Книги

Я - ТИМУР ВЛАСТИТЕЛЬ ВСЕЛЕННОЙ

22
18
20
22
24
26
28
30

Они были вооружены лишь копьями, тогда как орудуя саблей и секирой, зажатыми в обоих моих руках, я так легко переламывал те копья, словно вместо в руках противника были зажаты всего лишь тростниковые перья. Некоторые из конников, находившихся рядом со мной хотели было спешиться, чтобы уступить мне своего коня, но я крикнул, чтобы они продолжали заниматься своим делом. Один из них крикнул в ответ: «О эмир, раз уж ты не дозволяешь мне спешиться, сядь же тогда позади меня, на круп моего коня». На это я ответил, чтобы он оставил меня в покое, ибо я хочу сражаться пешим. В тот момент я чувствовал, что обрел сверхсилу. Однако после битвы я понял, что эта сверхсила исходила не от кипения крови в моих жилах, а скорее от вида растерянных воинов противника, их неспособности умело воспользоваться имевшимися у них копьями, от того, что воины эти были явно необстрелянными и не имевшими боевого опыта. Переламывая направленные на меня копья, и продвигаясь вперед, я чувствовал, что удача покинула правителя Фарса, ибо она покидает в ходе сражения именно тех, кто не готовит себя должным образом к нему.

О, читающий мое жизнеописание, знай, что счастье в бою никогда не сопутствует бездарному воину, и если тебе говорят, что победу в битве одержал бездарный и незрелый человек, имевший под своим началом необстрелянных новобранцев, не верь такому утверждению, знай, что оно безосновательно и неразумно. Всякая победа в бою зависит от времени, проведенного в сражениях, обретенного опыта, умения проявлять прозорливость и компетентность в использовании личного состава войска, а так же подбора опытных бойцов. Удача в бою сопутствует тому, кто заранее готовит себя к ней и который вступил в сражение, опираясь на зрелых и опытных воинов и их начальников.
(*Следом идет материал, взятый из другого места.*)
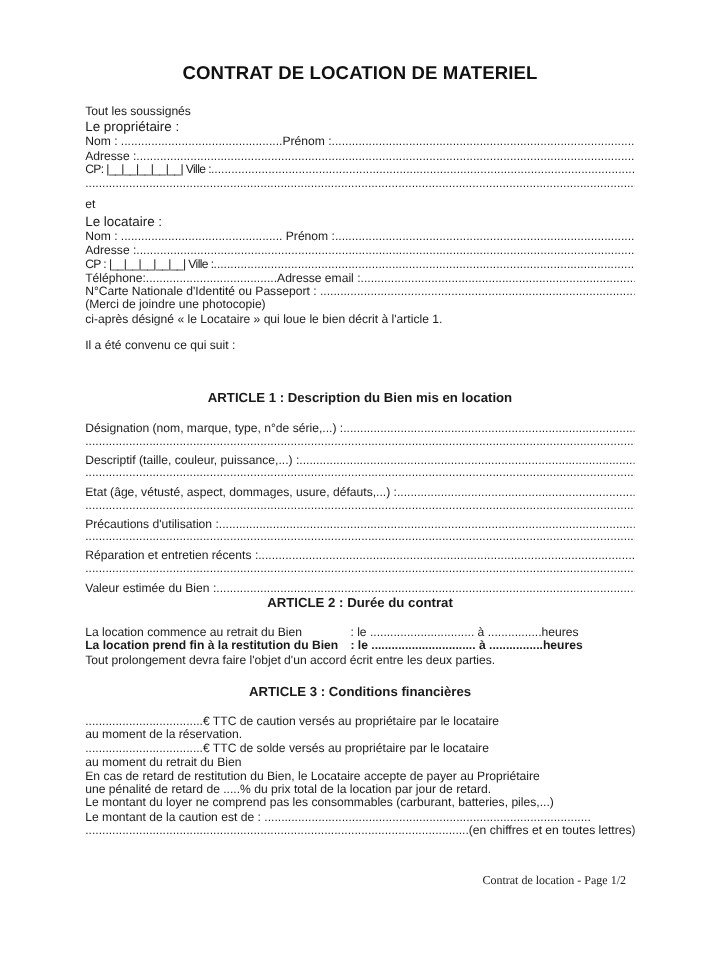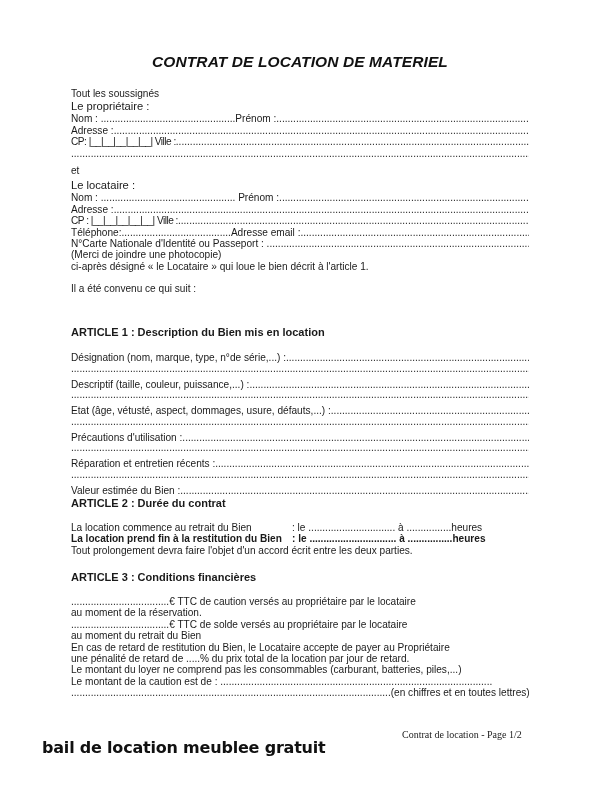--- a/index.html
+++ b/index.html
@@ -10,7 +10,7 @@
     }
     .title {
       position: absolute; top: 53px; left: 0; width: 600px; text-align: center;
-      font-size: 15.5px; font-weight: bold; letter-spacing: 0.1px; color: #111; font-style: italic;
+      font-size: 15.5px; font-weight: bold; letter-spacing: 0.1px; color: #111;
     }
     .block { position: absolute; left: 71px; width: 458px; font-size: 10.1px; line-height: 11.4px; }
     .line { white-space: nowrap; overflow: hidden; height: 11.4px; }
Я сражался с опущенным забралом шлема, поэтому вражеские воины не различали моего лица. Причиной такой предосторожности было оберечь лицо и глаза от удара вражеской стрелы, дротика или копья. С опущенным забралом я был полностью защищен и стрелы, копья и сабли врагов не могли поразить никакой части моего тела, на мне так же были надеты набедренные щитки и поножи. Если хочешь узнать каково сражаться пешему закованному в доспехи, облачись в то железное одеяние, закрепи на ногах набедренные щитки и поножи, возьми в руку саблю и начни ею орудовать, даже если ты и привычный к тому человек, не пройдет и получаса с начала боя, как ты начнешь валиться с ног от усталости. Ношение тяжелых доспехов на поле боя является делом лишь тех мужей, кто достаточно закален физически, приучили свое тело к тяжелому труду настолько, что тяжесть надетых доспехов не пригнет их к земле и многим доблестным воинам не нравится носить на себе такую тяжесть и поэтому они чаще предпочитают выходить на поле боя не надевая тяжелых доспехов, чувствуя, что это бремя свалит их с ног скорее, чем удары, нанесенные врагом. Что касается меня, я приучил свое тело к длительным физическим нагрузкам и поэтому тяжесть надетых доспехов не свалит меня с ног. Мои доспехи изготовлены в Чаче и хотя тамошние искусные мастера славятся умением изготавливать из железа легкую боевую одежду, тем не менее мои собственные доспехи представляют собой изрядную тяжесть.

Тот, кто привык всю жизнь нежиться в шелковой постели, не сможет носить железные боевые доспехи, будь они даже легкими, подобно тем, что изготовлены чачскими мастерами.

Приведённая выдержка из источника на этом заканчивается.